Apologies if this is in the wrong sub. My bf and I have been dating for over two years; it’s very serious and we talk about our future together frequently. However I don’t know if he’s aware of the extent to which I’m obsessed with his ex girlfriend. I recognize my feelings are unhealthy but I’m not sure what to do.

If it’s helpful, they dated for ~1.5 years and broke up just before we got to know each other. They spoke semi regularly until she threatened to commit suicide after a subsequent relationship of hers ended (maybe 6 months into our relationship). After making sure she was okay, he decided that contact with her was far too emotionally draining and obstructing his other relationships, so he told her he didn’t feel comfortable continuing texting / talking on the phone. To my knowledge, they have not been in contact since.

GIVEN REQUEST 1 —
According to the post, how long has the writer been dating the boyfriend?
GIVEN REQUEST 2 —
Copy everything in the post from "Apologies if this" down to "in contact since.".

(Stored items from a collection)
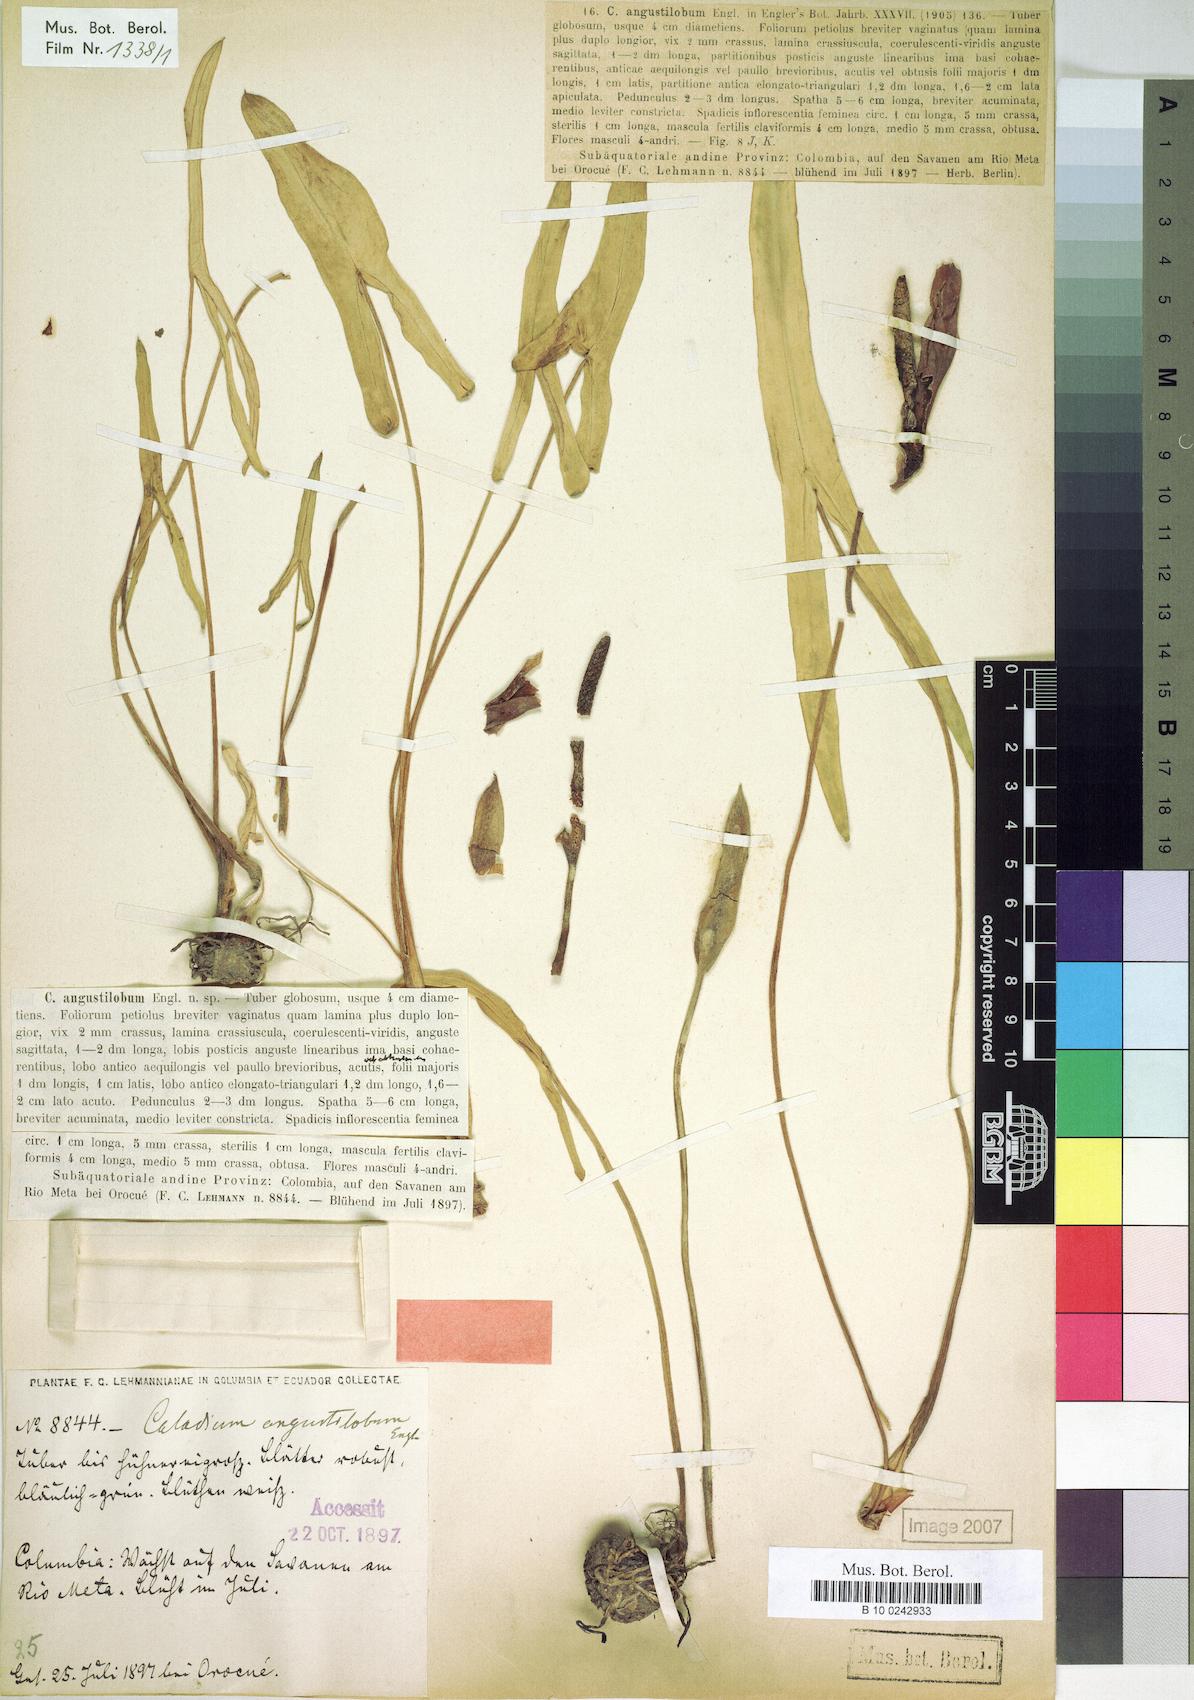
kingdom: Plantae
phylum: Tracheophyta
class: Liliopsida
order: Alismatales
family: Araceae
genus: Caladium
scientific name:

CORRECT OUTPUT 1 —
Over two years.

CORRECT OUTPUT 2 —
Apologies if this is in the wrong sub. My bf and I have been dating for over two years; it’s very serious and we talk about our future together frequently. However I don’t know if he’s aware of the extent to which I’m obsessed with his ex girlfriend. I recognize my feelings are unhealthy but I’m not sure what to do.

If it’s helpful, they dated for ~1.5 years and broke up just before we got to know each other. They spoke semi regularly until she threatened to commit suicide after a subsequent relationship of hers ended (maybe 6 months into our relationship). After making sure she was okay, he decided that contact with her was far too emotionally draining and obstructing his other relationships, so he told her he didn’t feel comfortable continuing texting / talking on the phone. To my knowledge, they have not been in contact since.